It isn't all that often that a 2,000-yard running back is shown the door by his team, partly because fewer than 10 men in the history of the NFL have ever gained that many yards in a season.
Still, that's what is about to happen in Nashville, and with Chris Johnson's impending release more a formality than a question, there's a question hovering over him like a dark cloud: Is Johnson just a player who needs a change of scenery or a back whose best days are squarely in the rearview mirror?
After all, those best days weren't that long ago.
It didn't take long for Johnson to make an impression on the NFL back in 2008:
That 4.24-second 40-yard dash is the fastest ever recorded at the combine, and it was a large part of why the Tennessee Titans made the East Carolina running back the 24th overall pick in the 2008 draft.
In the early going, Johnson didn't disappoint.
|Chris Johnson 2008-10|
In the second quarter of Johnson's first preseason game, he ripped off a 66-yard touchdown run against the St. Louis Rams. He added one from the same distance against the Kansas City Chiefs during a rookie season in which he topped 1,200 yards on the ground.

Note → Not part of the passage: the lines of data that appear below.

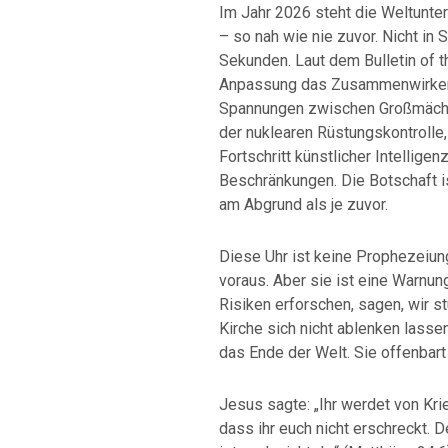
Im Jahr 2026 steht die Weltunte
– so nah wie nie zuvor. Nicht in 
Sekunden. Laut dem Bulletin of t
Anpassung das Zusammenwirken g
Spannungen zwischen Großmächt
der nuklearen Rüstungskontrolle,
Fortschritt künstlicher Intellige
Beschränkungen. Die Botschaft i
am Abgrund als je zuvor.
Diese Uhr ist keine Prophezeiung
voraus. Aber sie ist eine Warnun
Risiken erforschen, sagen, wir st
Kirche sich nicht ablenken lasse
das Ende der Welt. Sie offenbart
Jesus sagte: „Ihr werdet von Kri
dass ihr euch nicht erschreckt.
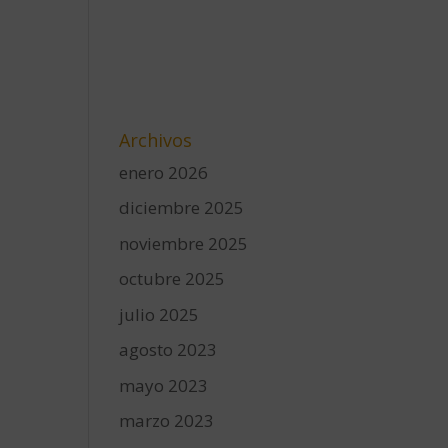
Archivos
enero 2026
diciembre 2025
noviembre 2025
octubre 2025
julio 2025
agosto 2023
mayo 2023
marzo 2023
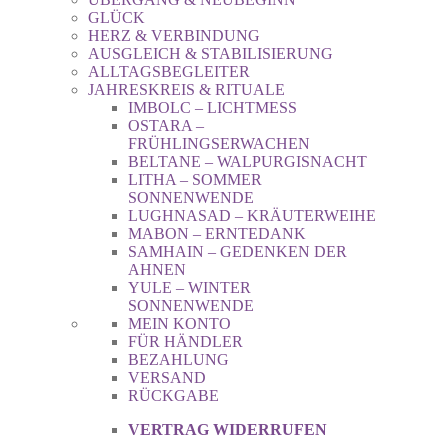
GLÜCK
HERZ & VERBINDUNG
AUSGLEICH & STABILISIERUNG
ALLTAGSBEGLEITER
JAHRESKREIS & RITUALE
IMBOLC – LICHTMESS
OSTARA –
FRÜHLINGSERWACHEN
BELTANE – WALPURGISNACHT
LITHA – SOMMER
SONNENWENDE
LUGHNASAD – KRÄUTERWEIHE
MABON – ERNTEDANK
SAMHAIN – GEDENKEN DER
AHNEN
YULE – WINTER
SONNENWENDE
MEIN KONTO
FÜR HÄNDLER
BEZAHLUNG
VERSAND
RÜCKGABE
VERTRAG WIDERRUFEN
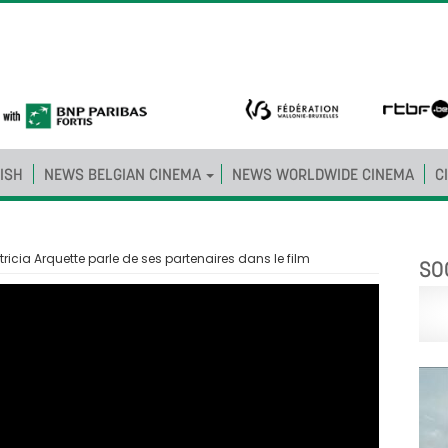
ISH
NEWS BELGIAN CINEMA
NEWS WORLDWIDE CINEMA
C
tricia Arquette parle de ses partenaires dans le film
SO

He was only getting started.
In 2009, Johnson gained 5.6 yards per carry. He had three touchdown runs of 80 or more yards. From Week 6 on, Johnson topped 100 yards on the ground in 11 straight games.
By season's end, Johnson had topped 2,000 yards on the ground, added over 500 more in receiving yards and scored 16 touchdowns.
Johnson's numbers dipped a bit the following year, but entering the 2011 season, he was very much in the conversation as the NFL's top running back.
However, that's also when everything started to fall apart.
|Chris Johnson 2011-13|
A messy contract holdout cost Johnson almost all of an already abbreviated camp in 2011. Johnson responded with career lows in rushing yards, yards per carry and touchdowns.
Those numbers bounced back in 2012, so much so that entering last year behind an improved offensive line, Johnson told The Jim Rome Show that he felt another 2,000-yard campaign could be in the offing.
"I know I have another 2,000-yard season in me," said Johnson. "I would love to get 2,000 yards again."
He didn't come close. For the first time in his six NFL seasons, Johnson failed to top four yards per carry in 2013.
That brings us to where we are today, with a 28-year-old Johnson due an $8 million base salary and Ian Rapoport of NFL.com reporting the Titans aren't about to pay it:
Some point the blame squarely at Johnson himself. "Too much time spent dancing behind the line," they say. "He got his big contract and has been mailing it in ever since."
On some level, they have a point. There's no denying that Johnson's productivity has gone down since he got that four-year, $53.5 million extension back in 2011.
A look at Johnson's "elusive rating" at Pro Football Focus (subscription required), which measures "a runner's success beyond the point of being helped by his blockers," certainly seems to bear out that Johnson has lost a step over the past few years:
It's that lost step off the snap that has really cost Johnson. The 5'11", 203-pound back was always prone to "happy feet" in the backfield. But in the early years of his career Johnson was just so quick that once he saw that late hole open or decided to break it outside, he could use his "turbo boost" to get past the first level.
For whatever reason, that "turbo boost" has been MIA more often than not in recent years.
Maybe it was the contract. Maybe it's the 2,000-plus career touches over the past six years and all the bumps and bruises that came with them. Maybe Johnson's just getting older.
Whatever the case, anyone holding their breath waiting for Johnson to crank out another 2,000-yard season is probably going to pass out.
With that said, he also isn't toast by any stretch.
Johnson has topped 1,000 yards in each of his six NFL seasons. Over that stretch, only Adrian Peterson of the Minnesota Vikings has covered more ground on the ground. Johnson has also been remarkably durable for a smaller tailback, missing one game over his entire career.
And even though Johnson may have lost a step, he's still faster than a large percentage of the people whose job it is to chase him:
That highlight came in the 2013 preseason.
There won't be any shortage of teams lining up to take a run at Johnson once he hits the open market, with Rapoport mentioning the New York Jets as a potential suitor:
Odds are whichever team signs Johnson will do so more as a committee complement than a franchise bell cow. The odds are even better that he won't sniff $8 million a year.
Johnson may not have become the back we'd hoped he'd be, and he isn't the player he was.
But while his best days are behind him, there may still be some good ones to come.